You probably won’t get handed a bunch of flowers while standing on a podium after a good workout. That doesn’t mean you can’t hand yourself your own prize. “Give yourself something really nourishing or fancy to acknowledge your progress,” says Cariss. Importantly, she notes that it shouldn’t be food-related, as “using food as a reward can make it easy to get into a mindset of ‘treat’ food or seeing eating as ‘good and bad’.”
Instead, it could be investing in activewear that you really love or using your luxury bath treats to wash off your post-workout sweat instead of your usual quick shower and bar of soap.
If you still find it pointless to clap for yourself, get someone else to do it for you. “My friend always sends me a selfie of herself after a workout and I always reply with ‘good job’ or ‘you’re amazing’. These little exchanges can help you and your achievements feel acknowledged or validated,” says Cariss.
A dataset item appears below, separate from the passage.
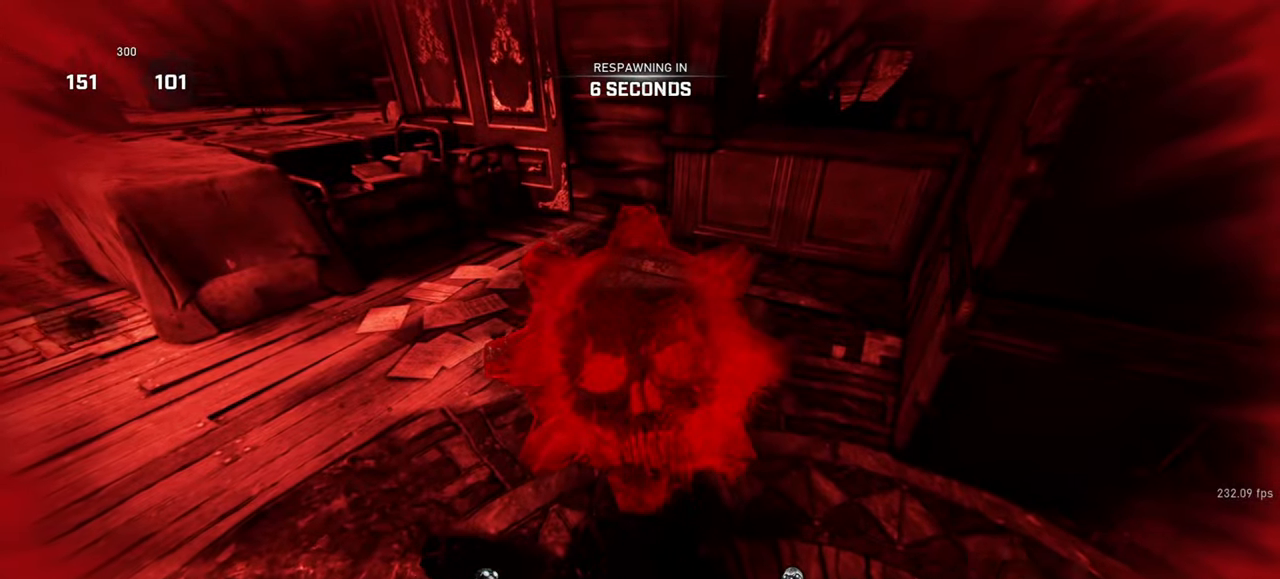
{"keys": [], "mouse": [], "events": []}
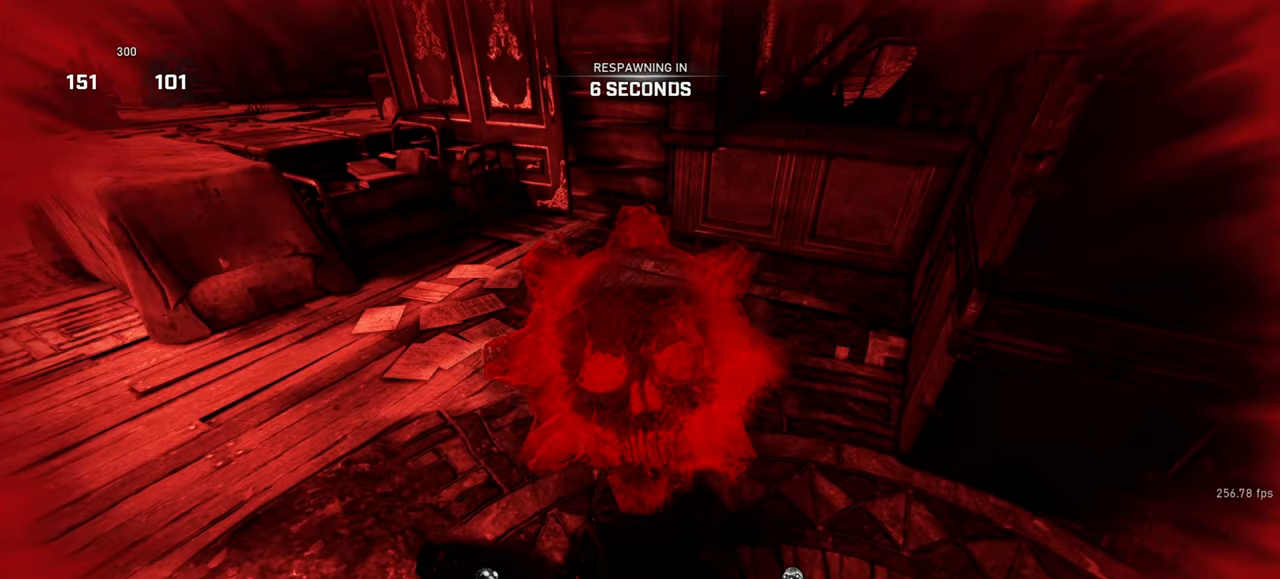
{"keys": [], "mouse": [], "events": []}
Having huge crowds (or your Instagram followers) cheer you on is great. But what’s the point if you can’t find a way to appreciate your own milestones, asks Cariss? “Give yourself space to recognise what you did and how you feel after, rather than just sweep it under the carpet as irrelevant,” she says.
After I took that moment to really appreciate how I felt after my first great workout in a long time, I not only had more motivation to get back into a good routine, but I also just felt good. There are not enough things in the world that are purely about joy – make exercise one of them.